Instruction:
Copy out, unchanged, the part of the records that opens with the line containing "See the attached image. Find" and closes with the last line of the records.

== Records to process

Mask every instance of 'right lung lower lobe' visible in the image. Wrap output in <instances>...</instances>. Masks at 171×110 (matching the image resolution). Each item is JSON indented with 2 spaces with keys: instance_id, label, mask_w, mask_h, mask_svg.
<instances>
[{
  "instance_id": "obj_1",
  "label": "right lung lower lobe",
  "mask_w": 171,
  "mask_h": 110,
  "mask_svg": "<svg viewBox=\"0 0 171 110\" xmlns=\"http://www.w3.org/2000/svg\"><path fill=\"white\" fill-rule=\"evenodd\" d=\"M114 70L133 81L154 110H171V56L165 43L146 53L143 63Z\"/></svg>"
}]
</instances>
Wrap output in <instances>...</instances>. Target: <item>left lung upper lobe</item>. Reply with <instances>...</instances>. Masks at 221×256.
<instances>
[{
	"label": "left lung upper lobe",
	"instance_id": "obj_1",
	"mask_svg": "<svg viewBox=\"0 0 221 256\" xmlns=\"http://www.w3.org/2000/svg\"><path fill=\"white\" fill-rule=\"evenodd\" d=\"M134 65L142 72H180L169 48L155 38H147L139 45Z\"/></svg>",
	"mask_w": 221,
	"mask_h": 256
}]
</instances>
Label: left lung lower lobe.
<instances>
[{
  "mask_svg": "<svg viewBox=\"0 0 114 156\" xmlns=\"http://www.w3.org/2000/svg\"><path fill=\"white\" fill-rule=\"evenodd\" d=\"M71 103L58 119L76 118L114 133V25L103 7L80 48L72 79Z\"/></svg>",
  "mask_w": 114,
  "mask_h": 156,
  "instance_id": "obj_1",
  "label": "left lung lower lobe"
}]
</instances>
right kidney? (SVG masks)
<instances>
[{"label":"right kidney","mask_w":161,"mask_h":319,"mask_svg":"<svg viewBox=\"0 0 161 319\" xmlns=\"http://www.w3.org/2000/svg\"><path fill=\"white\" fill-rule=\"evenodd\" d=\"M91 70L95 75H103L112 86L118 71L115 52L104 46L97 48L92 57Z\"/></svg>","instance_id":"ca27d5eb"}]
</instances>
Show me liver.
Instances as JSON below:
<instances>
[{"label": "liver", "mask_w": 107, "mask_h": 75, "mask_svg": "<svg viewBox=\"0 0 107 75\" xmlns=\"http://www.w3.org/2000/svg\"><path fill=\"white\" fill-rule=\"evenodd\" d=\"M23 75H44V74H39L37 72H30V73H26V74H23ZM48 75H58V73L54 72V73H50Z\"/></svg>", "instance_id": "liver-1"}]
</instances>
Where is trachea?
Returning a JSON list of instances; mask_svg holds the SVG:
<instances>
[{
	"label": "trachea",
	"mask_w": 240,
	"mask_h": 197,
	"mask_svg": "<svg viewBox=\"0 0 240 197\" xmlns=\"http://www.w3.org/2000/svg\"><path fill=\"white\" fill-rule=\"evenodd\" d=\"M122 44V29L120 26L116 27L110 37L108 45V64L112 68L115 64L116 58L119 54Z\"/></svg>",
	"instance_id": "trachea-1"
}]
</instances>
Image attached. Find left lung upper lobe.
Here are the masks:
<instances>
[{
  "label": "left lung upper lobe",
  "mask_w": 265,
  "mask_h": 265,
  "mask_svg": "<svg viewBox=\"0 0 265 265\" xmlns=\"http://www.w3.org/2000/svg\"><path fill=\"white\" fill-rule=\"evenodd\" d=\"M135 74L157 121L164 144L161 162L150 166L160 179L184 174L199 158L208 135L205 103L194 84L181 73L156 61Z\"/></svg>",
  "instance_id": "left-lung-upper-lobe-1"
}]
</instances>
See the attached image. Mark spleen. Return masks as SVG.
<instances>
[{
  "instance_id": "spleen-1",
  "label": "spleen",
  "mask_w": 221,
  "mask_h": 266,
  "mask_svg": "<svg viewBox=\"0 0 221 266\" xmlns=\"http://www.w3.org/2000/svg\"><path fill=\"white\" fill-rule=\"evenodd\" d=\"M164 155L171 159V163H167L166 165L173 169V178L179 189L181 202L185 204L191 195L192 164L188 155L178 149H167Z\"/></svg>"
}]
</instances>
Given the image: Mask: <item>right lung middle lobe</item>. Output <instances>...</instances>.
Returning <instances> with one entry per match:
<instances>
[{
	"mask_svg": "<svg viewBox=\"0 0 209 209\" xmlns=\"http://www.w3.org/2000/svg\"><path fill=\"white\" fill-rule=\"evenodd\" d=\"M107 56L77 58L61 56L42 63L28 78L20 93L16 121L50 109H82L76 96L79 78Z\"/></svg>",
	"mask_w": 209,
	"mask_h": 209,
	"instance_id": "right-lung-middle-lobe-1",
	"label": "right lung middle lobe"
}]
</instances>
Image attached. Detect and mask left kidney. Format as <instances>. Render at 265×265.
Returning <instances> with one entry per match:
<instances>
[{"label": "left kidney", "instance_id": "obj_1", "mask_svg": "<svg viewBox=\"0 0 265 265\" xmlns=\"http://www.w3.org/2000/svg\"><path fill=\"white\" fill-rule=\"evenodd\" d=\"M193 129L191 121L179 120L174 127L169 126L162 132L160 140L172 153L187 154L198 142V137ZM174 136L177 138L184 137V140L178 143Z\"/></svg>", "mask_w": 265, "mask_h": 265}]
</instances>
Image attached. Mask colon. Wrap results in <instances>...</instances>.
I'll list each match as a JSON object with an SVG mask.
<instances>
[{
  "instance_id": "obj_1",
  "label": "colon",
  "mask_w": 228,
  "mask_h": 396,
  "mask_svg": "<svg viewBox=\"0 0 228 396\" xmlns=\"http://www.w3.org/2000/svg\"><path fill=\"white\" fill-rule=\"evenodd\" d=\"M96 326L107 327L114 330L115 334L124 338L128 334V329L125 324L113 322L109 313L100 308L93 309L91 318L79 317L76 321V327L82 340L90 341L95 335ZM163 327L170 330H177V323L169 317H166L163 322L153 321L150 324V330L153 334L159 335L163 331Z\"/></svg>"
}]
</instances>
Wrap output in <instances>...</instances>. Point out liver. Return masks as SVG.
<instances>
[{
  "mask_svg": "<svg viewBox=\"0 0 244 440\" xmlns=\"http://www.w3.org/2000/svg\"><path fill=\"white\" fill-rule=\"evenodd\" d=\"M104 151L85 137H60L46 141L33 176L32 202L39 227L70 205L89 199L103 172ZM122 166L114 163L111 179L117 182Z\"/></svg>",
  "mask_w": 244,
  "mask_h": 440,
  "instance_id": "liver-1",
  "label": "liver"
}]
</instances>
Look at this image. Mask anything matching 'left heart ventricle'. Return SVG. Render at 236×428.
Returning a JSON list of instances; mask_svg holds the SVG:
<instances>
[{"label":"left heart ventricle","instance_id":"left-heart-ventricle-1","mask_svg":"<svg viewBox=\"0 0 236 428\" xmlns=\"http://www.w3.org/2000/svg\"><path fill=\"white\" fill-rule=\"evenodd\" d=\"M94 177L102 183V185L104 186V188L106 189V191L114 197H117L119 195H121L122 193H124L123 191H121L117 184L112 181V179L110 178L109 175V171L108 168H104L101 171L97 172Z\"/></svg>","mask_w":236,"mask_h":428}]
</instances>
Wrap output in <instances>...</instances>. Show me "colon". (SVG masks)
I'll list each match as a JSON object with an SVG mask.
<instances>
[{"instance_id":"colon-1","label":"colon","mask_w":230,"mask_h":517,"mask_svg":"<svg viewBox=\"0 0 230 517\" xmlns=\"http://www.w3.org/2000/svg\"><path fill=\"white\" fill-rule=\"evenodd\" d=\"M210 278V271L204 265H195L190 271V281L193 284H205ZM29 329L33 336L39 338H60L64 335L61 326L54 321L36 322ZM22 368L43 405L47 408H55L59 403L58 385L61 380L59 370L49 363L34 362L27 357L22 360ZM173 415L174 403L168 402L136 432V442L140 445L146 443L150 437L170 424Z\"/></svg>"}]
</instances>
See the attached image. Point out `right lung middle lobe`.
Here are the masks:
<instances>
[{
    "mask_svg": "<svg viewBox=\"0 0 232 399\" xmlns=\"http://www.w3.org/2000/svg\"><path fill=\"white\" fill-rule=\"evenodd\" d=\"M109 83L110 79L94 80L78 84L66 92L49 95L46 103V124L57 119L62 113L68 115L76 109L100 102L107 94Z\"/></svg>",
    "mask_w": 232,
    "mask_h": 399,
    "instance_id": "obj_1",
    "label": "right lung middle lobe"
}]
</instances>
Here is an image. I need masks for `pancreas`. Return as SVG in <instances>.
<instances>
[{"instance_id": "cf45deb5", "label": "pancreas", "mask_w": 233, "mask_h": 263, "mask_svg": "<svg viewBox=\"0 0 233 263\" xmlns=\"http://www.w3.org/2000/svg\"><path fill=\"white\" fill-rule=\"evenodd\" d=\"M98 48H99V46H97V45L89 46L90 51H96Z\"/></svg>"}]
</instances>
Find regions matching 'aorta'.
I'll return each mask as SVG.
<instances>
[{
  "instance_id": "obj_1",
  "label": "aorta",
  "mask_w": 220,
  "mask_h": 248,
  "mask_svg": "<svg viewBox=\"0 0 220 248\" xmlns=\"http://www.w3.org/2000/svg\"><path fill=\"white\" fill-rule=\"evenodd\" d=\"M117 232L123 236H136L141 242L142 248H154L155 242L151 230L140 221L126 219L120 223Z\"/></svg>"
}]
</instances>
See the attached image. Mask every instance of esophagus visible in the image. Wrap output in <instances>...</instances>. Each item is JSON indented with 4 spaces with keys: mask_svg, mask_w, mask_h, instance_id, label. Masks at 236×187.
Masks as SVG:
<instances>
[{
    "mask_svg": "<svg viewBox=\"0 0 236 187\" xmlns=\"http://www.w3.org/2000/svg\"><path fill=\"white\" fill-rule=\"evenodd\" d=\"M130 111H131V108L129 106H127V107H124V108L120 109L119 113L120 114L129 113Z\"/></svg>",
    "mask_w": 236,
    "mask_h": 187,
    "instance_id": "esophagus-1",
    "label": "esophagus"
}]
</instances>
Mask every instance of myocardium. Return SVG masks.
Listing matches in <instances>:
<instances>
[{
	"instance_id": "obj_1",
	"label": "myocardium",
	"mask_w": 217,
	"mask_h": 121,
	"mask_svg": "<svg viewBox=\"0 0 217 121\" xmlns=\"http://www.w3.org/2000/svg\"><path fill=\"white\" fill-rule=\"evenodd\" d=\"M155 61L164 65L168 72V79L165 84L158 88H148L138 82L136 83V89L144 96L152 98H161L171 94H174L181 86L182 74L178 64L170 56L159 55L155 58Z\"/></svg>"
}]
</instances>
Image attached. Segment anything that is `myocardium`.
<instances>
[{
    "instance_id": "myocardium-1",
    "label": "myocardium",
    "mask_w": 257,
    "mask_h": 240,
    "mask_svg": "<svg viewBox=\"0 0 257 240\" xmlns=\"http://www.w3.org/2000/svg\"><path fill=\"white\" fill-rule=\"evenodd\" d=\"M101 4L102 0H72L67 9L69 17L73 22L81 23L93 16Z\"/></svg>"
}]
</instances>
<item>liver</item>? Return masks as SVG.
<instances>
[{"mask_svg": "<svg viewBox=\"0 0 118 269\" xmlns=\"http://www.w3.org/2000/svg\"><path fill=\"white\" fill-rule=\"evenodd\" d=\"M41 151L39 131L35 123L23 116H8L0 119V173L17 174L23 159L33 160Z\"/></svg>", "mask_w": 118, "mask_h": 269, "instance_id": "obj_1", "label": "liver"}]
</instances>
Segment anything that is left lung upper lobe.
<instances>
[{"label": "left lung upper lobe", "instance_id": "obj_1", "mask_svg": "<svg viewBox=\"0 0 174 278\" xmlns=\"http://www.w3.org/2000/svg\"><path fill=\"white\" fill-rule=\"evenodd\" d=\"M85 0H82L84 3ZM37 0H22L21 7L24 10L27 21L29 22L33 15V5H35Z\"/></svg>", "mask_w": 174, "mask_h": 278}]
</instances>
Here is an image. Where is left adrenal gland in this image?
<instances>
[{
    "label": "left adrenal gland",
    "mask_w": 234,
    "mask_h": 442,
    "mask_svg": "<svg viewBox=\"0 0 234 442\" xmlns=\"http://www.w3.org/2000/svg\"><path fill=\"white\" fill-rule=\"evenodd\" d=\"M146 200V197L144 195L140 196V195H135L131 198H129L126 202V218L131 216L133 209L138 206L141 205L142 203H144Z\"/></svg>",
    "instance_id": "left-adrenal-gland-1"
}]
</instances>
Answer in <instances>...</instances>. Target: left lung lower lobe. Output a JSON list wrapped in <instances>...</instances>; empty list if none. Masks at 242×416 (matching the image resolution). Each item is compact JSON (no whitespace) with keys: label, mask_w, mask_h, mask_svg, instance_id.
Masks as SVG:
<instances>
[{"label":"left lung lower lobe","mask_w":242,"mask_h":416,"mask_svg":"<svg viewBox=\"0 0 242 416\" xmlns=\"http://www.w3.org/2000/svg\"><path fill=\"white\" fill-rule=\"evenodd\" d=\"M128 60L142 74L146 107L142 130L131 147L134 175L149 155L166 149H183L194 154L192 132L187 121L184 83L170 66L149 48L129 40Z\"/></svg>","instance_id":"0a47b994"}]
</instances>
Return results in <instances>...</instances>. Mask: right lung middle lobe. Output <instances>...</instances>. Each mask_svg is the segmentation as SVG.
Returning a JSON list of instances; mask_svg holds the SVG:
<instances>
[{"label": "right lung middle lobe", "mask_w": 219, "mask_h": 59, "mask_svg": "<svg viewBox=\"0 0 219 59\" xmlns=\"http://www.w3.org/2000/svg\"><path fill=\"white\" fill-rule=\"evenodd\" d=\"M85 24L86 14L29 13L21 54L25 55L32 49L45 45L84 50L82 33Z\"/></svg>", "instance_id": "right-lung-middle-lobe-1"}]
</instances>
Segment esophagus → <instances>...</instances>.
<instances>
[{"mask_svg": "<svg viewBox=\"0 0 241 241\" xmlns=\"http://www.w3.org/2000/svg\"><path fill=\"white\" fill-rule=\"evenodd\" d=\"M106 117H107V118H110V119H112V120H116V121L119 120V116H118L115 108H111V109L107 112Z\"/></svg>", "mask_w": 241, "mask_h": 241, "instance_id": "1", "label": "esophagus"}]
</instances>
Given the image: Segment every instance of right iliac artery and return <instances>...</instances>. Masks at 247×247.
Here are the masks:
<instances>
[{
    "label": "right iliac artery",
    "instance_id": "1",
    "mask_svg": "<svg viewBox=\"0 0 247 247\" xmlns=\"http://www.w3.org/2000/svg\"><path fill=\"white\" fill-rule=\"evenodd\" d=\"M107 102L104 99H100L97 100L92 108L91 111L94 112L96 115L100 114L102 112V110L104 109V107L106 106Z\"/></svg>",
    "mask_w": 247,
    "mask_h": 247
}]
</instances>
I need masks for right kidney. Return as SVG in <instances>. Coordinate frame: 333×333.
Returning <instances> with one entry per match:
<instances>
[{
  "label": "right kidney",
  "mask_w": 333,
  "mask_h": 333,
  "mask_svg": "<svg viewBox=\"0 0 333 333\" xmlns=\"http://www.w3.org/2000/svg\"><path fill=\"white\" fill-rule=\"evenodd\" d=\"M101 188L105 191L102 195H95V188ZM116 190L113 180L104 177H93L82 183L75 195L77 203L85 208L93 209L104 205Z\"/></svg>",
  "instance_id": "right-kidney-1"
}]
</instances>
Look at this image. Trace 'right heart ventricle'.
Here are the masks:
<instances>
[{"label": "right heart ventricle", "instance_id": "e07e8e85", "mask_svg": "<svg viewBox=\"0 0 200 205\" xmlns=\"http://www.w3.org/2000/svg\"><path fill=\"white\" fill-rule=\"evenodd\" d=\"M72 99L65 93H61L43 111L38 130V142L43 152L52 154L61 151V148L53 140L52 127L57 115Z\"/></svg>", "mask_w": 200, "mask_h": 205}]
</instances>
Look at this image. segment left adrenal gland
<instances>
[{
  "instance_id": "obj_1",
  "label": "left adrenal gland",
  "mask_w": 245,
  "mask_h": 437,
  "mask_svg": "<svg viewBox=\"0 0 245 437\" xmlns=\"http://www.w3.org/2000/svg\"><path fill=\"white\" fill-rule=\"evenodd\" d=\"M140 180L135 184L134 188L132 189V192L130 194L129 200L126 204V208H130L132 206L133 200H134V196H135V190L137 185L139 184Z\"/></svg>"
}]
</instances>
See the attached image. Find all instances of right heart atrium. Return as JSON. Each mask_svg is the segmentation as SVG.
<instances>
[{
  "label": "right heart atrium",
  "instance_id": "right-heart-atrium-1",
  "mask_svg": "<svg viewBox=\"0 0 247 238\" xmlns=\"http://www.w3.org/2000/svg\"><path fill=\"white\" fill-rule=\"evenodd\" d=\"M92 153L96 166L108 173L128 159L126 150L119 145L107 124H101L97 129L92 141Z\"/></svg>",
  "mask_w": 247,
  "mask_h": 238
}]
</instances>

====

Written response:
See the attached image. Find all instances of right heart atrium. Return as JSON. Each mask_svg is the segmentation as SVG.
<instances>
[{
  "label": "right heart atrium",
  "instance_id": "right-heart-atrium-1",
  "mask_svg": "<svg viewBox=\"0 0 247 238\" xmlns=\"http://www.w3.org/2000/svg\"><path fill=\"white\" fill-rule=\"evenodd\" d=\"M92 153L96 166L108 173L128 159L126 150L119 145L107 124H101L97 129L92 141Z\"/></svg>",
  "mask_w": 247,
  "mask_h": 238
}]
</instances>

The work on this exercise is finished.